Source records

══════

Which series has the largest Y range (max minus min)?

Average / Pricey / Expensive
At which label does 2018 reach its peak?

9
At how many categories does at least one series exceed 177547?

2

══════

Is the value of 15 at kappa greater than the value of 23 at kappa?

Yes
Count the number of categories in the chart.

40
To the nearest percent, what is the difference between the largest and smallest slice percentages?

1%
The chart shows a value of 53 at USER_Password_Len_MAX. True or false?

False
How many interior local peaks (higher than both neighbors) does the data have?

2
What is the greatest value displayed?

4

══════

§ **EXERCISE DETAILS**:
Extract each line from the source records above that contains the word "categories". Treat the match as case-sensitive.

§ **ANSWER BOX**:
At how many categories does at least one series exceed 177547?
Count the number of categories in the chart.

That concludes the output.